==== Source material
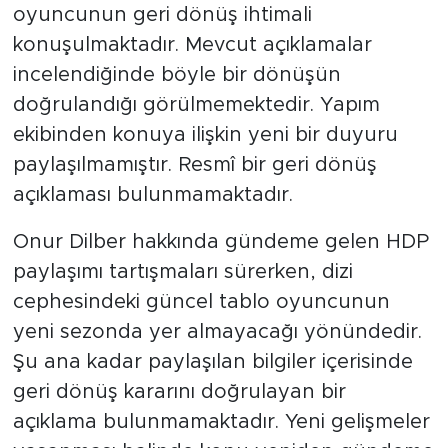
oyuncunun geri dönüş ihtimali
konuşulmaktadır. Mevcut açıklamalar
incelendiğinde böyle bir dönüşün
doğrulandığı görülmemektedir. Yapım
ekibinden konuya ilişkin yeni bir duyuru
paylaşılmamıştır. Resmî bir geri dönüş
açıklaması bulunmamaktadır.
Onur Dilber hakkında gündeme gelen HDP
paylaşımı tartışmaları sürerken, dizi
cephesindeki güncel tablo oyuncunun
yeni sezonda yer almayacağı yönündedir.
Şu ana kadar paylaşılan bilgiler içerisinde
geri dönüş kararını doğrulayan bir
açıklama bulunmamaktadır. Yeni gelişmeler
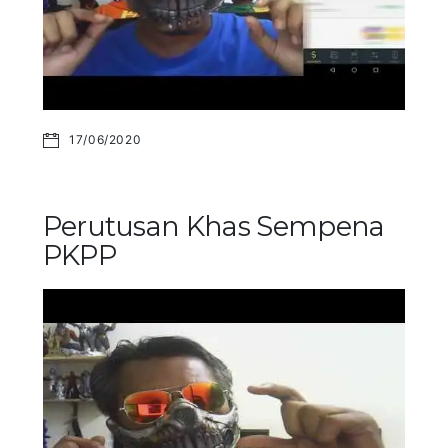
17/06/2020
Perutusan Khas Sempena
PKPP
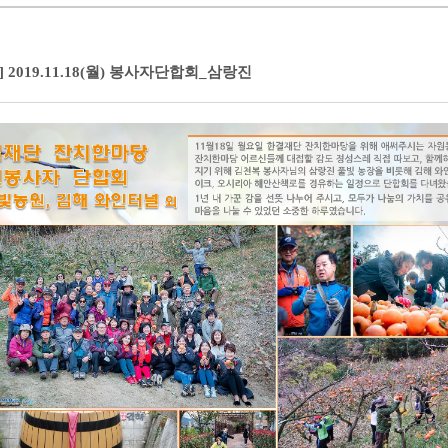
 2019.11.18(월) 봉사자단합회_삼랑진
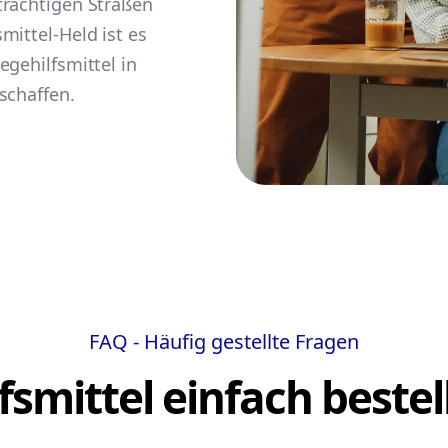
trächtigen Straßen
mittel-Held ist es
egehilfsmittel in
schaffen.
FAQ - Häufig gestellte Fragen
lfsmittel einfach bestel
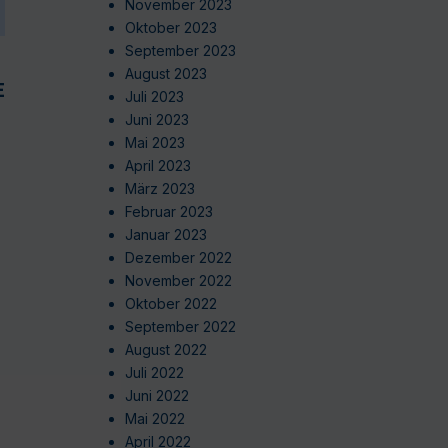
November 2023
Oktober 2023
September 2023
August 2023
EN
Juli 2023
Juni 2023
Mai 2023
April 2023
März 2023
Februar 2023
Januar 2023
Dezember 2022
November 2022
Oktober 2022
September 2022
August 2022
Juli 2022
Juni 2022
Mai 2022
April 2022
========
*Action item*. Your answer must be an exact copy of the records above, with every picture left out.

*The completed task*.
oyuncunun geri dönüş ihtimali
konuşulmaktadır. Mevcut açıklamalar
incelendiğinde böyle bir dönüşün
doğrulandığı görülmemektedir. Yapım
ekibinden konuya ilişkin yeni bir duyuru
paylaşılmamıştır. Resmî bir geri dönüş
açıklaması bulunmamaktadır.
Onur Dilber hakkında gündeme gelen HDP
paylaşımı tartışmaları sürerken, dizi
cephesindeki güncel tablo oyuncunun
yeni sezonda yer almayacağı yönündedir.
Şu ana kadar paylaşılan bilgiler içerisinde
geri dönüş kararını doğrulayan bir
açıklama bulunmamaktadır. Yeni gelişmeler
17/06/2020
Perutusan Khas Sempena
PKPP
 2019.11.18(월) 봉사자단합회_삼랑진
trächtigen Straßen
mittel-Held ist es
egehilfsmittel in
schaffen.
FAQ - Häufig gestellte Fragen
lfsmittel einfach bestel
November 2023
Oktober 2023
September 2023
August 2023
EN
Juli 2023
Juni 2023
Mai 2023
April 2023
März 2023
Februar 2023
Januar 2023
Dezember 2022
November 2022
Oktober 2022
September 2022
August 2022
Juli 2022
Juni 2022
Mai 2022
April 2022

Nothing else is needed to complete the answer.